The Supreme Court has frequently found that the right to freely associate trumps the government's interest in promoting "equality." Most famous for this principle was the case of Boy Scouts of America v. Dale, where the Court held that the group was not required by
New Jersey's public accommodations law to install a gay man as a scoutmaster. The brief argues that marriage declares to the world that a man and a woman have dedicated themselves to each other, and sends the message, with public announcements and wedding rings, that the married partners are not available to others.
Laws that create same-sex marriage do more than expand the class of people entitled to government benefits and protections, argues
Dovid Z. Schwartz, the Supreme Court lawyer who submitted the amicus curiae brief in support of the Defense of Marriage Act. Same-sex marriage laws change the message of what marriage means entirely.
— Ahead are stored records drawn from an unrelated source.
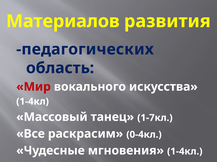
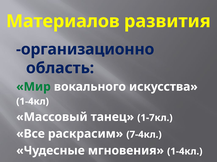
педагогических: педагогических -> организационно
Мир colour: red -> green
0-4кл: 0-4кл -> 7-4кл
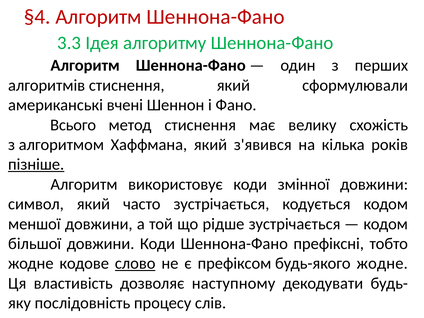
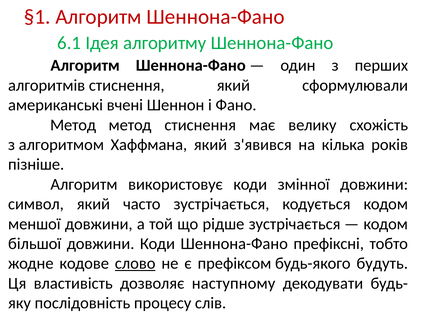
§4: §4 -> §1
3.3: 3.3 -> 6.1
Всього at (73, 125): Всього -> Метод
пізніше underline: present -> none
будь-якого жодне: жодне -> будуть
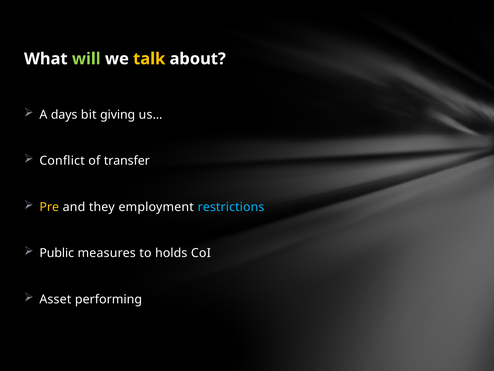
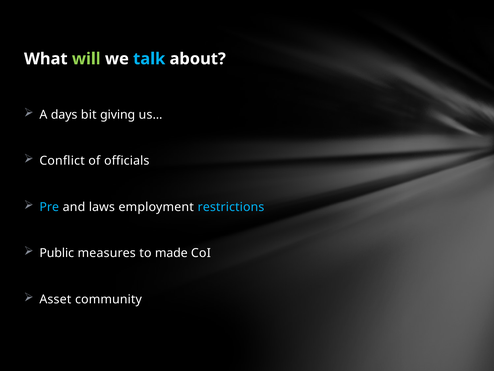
talk colour: yellow -> light blue
transfer: transfer -> officials
Pre colour: yellow -> light blue
they: they -> laws
holds: holds -> made
performing: performing -> community
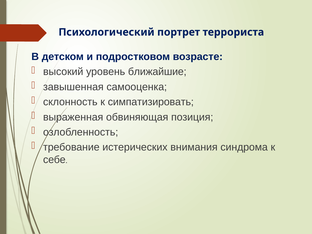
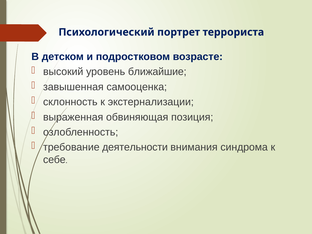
симпатизировать: симпатизировать -> экстернализации
истерических: истерических -> деятельности
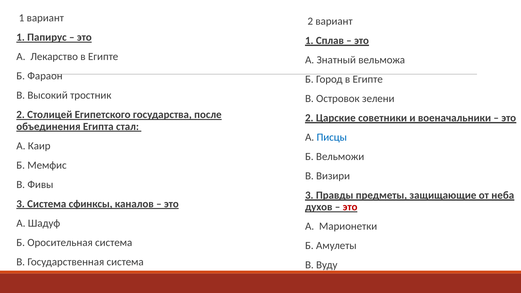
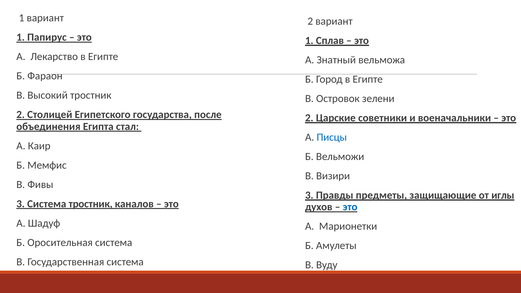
неба: неба -> иглы
Система сфинксы: сфинксы -> тростник
это at (350, 207) colour: red -> blue
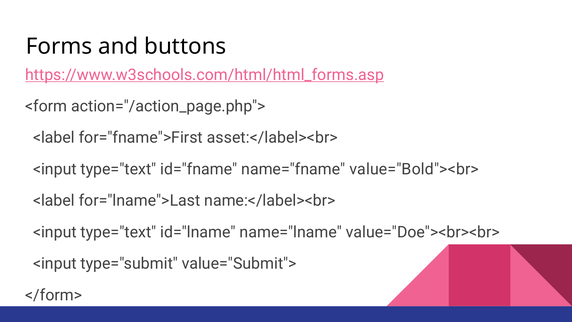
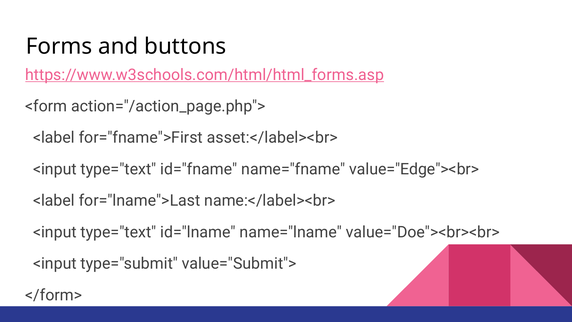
value="Bold"><br>: value="Bold"><br> -> value="Edge"><br>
A key aspect of the First Amendment defense of marriage as free speech rests on an understanding that marriage stands for an exclusive relationship, fidelity, where the partners declare themselves off-limits to third parties. But according to numerous social science studies, even "long-term" relationships between same-sex partners more often than not remain "open" to third parties. In addition to sending nearly an opposite message about the meaning of marriage as sexual morality, same-sex relationships have been correlated with increased susceptibility to sexually-transmitted diseases due to their open-ended nature.